"""

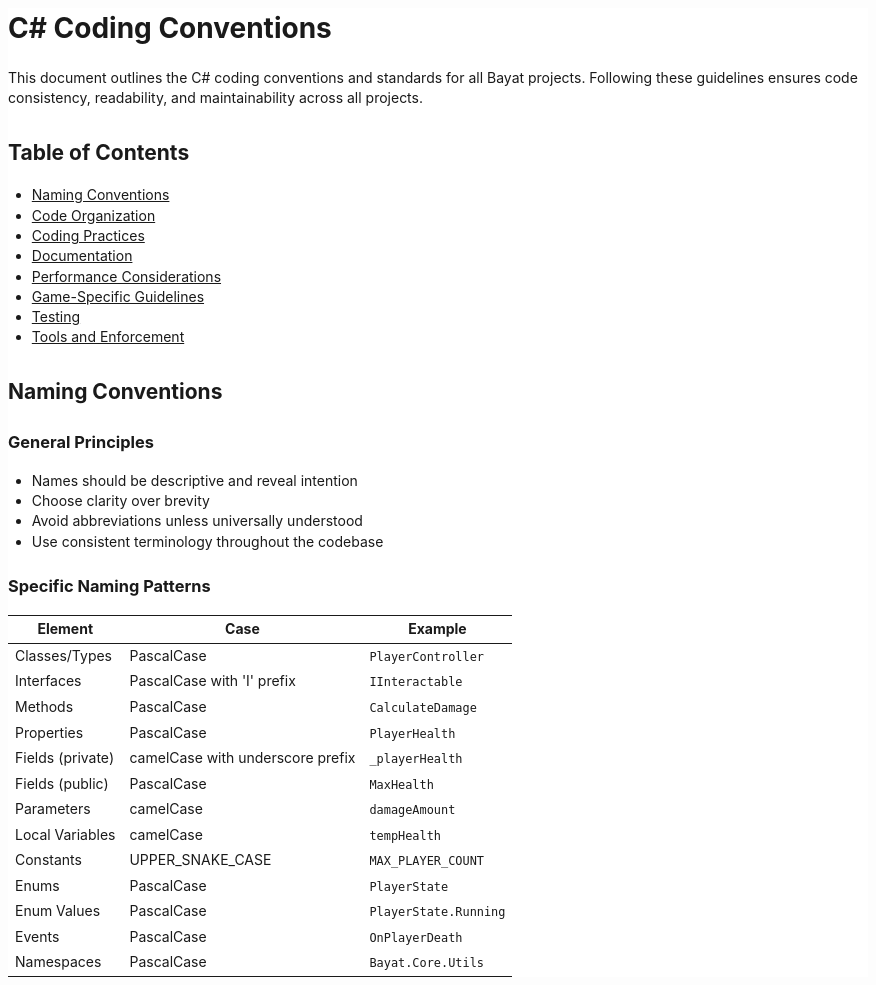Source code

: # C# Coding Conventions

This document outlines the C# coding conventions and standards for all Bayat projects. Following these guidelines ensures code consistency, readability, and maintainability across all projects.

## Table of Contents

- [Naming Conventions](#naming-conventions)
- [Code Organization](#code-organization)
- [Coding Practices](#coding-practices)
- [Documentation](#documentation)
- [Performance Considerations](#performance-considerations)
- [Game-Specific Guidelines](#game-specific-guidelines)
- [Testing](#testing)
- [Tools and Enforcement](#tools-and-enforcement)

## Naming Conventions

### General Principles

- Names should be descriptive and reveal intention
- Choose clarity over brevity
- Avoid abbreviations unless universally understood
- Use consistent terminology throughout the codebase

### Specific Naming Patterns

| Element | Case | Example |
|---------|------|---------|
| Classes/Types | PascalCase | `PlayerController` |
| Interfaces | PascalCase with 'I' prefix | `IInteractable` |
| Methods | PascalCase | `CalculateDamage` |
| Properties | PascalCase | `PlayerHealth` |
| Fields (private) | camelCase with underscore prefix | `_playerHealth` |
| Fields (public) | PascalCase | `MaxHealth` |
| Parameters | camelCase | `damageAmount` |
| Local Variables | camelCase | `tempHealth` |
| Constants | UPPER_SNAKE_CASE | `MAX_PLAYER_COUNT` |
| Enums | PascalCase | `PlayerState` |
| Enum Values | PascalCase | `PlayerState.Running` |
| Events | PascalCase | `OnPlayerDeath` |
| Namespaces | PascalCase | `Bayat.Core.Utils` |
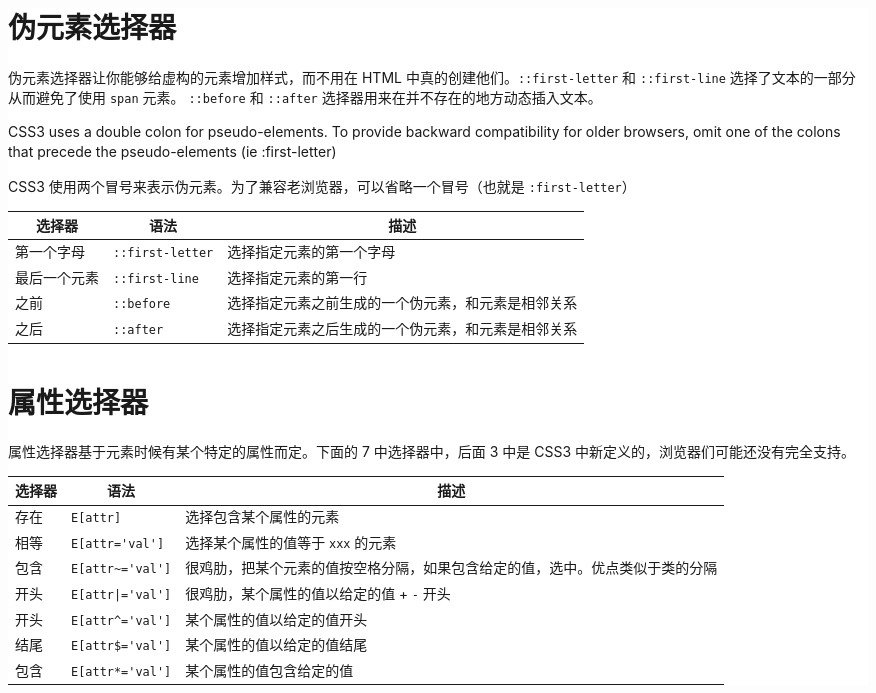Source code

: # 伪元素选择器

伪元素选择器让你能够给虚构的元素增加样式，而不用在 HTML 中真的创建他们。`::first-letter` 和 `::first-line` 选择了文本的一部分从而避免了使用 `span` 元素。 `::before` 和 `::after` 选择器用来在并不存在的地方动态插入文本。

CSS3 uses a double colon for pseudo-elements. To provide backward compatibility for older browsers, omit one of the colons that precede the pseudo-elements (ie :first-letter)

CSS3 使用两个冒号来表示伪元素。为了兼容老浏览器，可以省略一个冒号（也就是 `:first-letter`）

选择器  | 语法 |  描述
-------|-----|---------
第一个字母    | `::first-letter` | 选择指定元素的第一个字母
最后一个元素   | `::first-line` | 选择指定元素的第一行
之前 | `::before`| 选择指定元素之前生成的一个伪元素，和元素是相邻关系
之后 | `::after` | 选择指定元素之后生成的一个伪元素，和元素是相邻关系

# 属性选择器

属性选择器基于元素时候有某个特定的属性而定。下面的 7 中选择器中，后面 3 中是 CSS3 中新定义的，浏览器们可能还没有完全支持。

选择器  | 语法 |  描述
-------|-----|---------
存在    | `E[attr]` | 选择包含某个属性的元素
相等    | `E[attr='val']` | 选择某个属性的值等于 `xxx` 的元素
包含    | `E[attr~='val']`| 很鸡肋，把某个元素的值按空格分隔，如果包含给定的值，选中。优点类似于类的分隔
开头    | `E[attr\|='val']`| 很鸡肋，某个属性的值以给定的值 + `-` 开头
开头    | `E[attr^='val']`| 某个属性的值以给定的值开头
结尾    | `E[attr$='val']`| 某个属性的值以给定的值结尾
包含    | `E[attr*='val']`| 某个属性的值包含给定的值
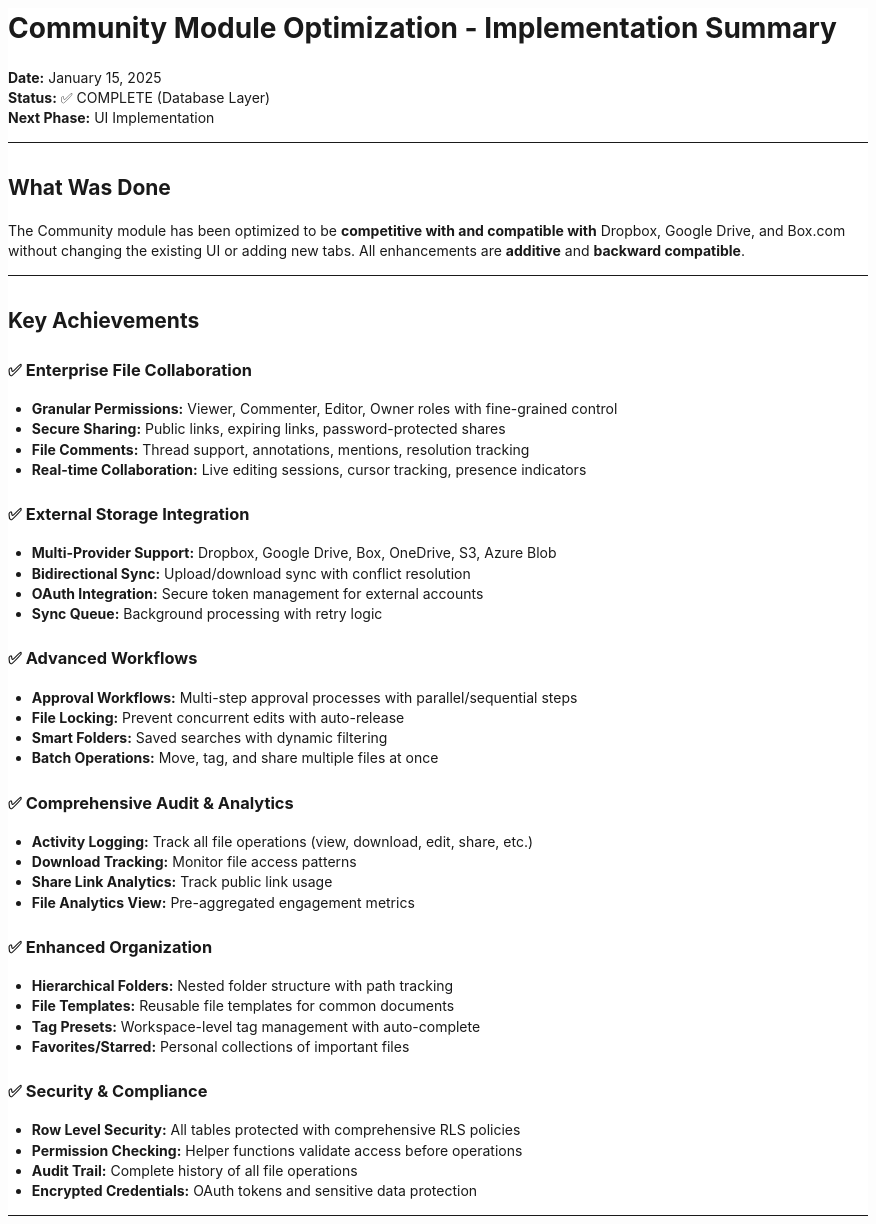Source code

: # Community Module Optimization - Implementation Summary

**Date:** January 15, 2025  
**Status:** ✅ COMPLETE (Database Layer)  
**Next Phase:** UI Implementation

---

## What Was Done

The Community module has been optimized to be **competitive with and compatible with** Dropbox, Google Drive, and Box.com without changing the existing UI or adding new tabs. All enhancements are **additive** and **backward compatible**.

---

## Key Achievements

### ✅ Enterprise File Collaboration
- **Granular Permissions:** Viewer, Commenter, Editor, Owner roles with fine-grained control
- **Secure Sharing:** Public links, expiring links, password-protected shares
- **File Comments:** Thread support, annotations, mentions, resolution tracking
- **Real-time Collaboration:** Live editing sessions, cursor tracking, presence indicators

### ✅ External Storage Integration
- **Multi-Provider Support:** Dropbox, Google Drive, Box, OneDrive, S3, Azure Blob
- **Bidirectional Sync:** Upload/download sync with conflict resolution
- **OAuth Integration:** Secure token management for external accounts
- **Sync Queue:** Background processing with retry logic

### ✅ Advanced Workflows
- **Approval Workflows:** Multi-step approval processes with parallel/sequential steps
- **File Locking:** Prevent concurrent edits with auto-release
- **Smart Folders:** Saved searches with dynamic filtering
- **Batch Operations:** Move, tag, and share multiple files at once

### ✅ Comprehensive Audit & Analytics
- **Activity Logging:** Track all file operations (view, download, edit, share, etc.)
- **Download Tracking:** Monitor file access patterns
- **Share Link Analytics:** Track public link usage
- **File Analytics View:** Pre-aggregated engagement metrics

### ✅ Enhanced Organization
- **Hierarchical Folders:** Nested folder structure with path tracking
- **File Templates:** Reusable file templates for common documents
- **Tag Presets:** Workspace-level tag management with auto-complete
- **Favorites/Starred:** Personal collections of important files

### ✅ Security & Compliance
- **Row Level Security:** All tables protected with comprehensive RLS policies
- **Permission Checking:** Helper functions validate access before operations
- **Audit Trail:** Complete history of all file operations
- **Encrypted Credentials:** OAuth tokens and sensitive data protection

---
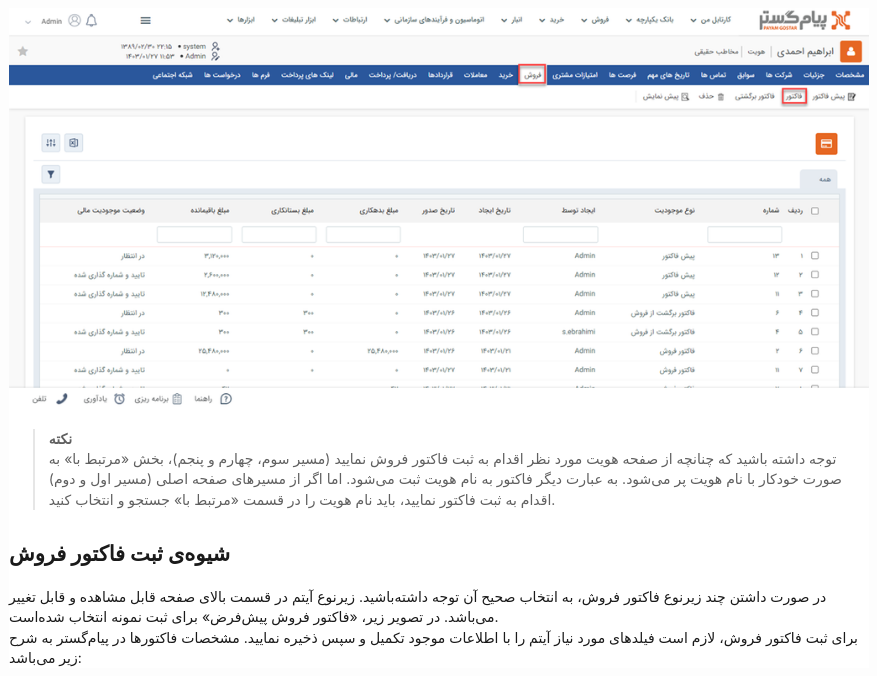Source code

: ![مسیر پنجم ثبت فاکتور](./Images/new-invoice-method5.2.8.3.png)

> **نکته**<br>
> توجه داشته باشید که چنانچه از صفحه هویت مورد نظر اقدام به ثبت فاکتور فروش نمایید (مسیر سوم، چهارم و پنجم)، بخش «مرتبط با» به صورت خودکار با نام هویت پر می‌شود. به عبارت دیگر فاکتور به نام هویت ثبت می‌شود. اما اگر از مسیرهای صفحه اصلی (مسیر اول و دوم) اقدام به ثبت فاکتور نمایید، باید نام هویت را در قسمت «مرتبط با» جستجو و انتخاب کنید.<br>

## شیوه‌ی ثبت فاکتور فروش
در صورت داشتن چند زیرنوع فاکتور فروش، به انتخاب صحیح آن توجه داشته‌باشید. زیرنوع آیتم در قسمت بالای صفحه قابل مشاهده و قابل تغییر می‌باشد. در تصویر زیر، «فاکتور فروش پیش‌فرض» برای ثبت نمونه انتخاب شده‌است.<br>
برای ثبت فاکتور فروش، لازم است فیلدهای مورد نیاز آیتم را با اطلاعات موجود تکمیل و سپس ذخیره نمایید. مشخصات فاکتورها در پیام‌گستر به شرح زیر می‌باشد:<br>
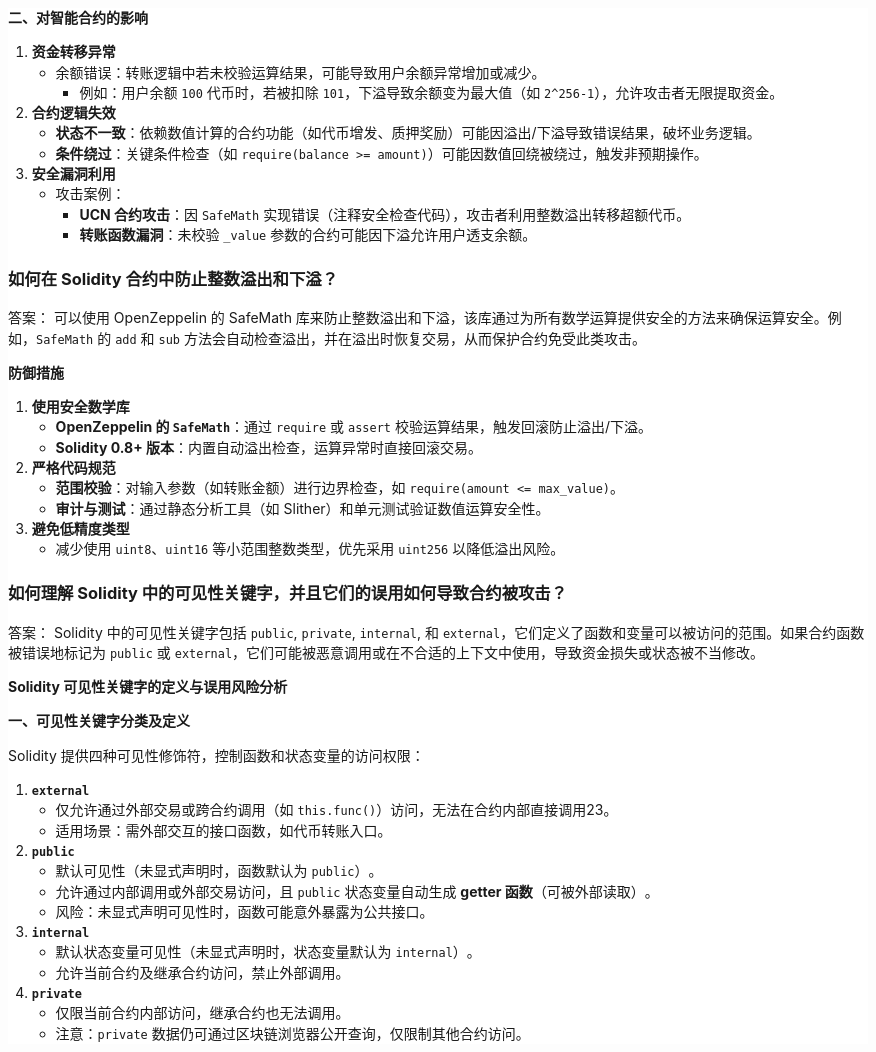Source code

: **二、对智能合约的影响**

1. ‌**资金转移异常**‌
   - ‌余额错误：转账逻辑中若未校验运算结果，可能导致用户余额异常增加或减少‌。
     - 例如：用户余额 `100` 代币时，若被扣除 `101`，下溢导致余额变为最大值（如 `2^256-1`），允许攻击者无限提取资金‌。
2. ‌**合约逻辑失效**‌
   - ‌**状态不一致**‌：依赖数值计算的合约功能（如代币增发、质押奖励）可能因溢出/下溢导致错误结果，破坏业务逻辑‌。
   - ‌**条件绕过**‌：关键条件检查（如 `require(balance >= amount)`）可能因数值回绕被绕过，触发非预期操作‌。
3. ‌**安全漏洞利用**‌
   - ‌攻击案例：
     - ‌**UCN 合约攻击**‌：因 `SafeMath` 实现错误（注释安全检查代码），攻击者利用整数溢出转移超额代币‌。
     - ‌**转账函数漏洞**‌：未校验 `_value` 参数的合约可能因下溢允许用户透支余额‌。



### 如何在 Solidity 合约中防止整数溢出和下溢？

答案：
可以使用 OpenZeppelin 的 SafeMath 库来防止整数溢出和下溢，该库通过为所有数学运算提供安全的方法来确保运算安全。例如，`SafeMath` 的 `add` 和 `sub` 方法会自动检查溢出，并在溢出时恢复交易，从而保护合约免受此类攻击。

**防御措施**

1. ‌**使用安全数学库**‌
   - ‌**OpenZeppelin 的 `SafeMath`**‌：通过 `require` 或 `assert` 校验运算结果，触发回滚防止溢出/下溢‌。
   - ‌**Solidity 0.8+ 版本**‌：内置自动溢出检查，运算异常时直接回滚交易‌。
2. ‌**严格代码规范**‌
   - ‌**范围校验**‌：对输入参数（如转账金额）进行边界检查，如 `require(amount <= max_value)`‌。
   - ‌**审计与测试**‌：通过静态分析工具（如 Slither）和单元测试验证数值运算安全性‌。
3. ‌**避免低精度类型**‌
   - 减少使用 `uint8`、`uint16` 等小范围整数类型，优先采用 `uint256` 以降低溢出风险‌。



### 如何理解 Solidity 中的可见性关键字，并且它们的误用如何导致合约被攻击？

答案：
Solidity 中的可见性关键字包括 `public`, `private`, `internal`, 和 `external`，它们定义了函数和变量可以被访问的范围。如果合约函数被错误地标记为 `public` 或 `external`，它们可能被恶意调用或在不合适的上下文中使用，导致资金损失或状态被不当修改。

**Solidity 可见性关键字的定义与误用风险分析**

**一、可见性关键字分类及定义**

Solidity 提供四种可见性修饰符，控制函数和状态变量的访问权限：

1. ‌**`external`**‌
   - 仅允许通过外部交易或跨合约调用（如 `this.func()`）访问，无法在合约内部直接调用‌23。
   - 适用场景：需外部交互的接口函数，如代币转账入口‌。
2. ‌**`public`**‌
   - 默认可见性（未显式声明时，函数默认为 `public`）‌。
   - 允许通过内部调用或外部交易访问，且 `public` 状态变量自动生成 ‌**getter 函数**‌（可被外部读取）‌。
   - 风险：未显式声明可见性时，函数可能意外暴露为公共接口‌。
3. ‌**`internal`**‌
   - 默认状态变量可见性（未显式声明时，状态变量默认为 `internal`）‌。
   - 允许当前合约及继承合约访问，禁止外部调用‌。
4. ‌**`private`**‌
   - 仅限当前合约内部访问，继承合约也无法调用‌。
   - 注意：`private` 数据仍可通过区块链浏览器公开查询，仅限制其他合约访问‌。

"""

Reproduce the lines from the beginning through the line containing "### Specific Naming Patterns", including that line, and leave out the pictures.

Source code

: # C# Coding Conventions

This document outlines the C# coding conventions and standards for all Bayat projects. Following these guidelines ensures code consistency, readability, and maintainability across all projects.

## Table of Contents

- [Naming Conventions](#naming-conventions)
- [Code Organization](#code-organization)
- [Coding Practices](#coding-practices)
- [Documentation](#documentation)
- [Performance Considerations](#performance-considerations)
- [Game-Specific Guidelines](#game-specific-guidelines)
- [Testing](#testing)
- [Tools and Enforcement](#tools-and-enforcement)

## Naming Conventions

### General Principles

- Names should be descriptive and reveal intention
- Choose clarity over brevity
- Avoid abbreviations unless universally understood
- Use consistent terminology throughout the codebase

### Specific Naming Patterns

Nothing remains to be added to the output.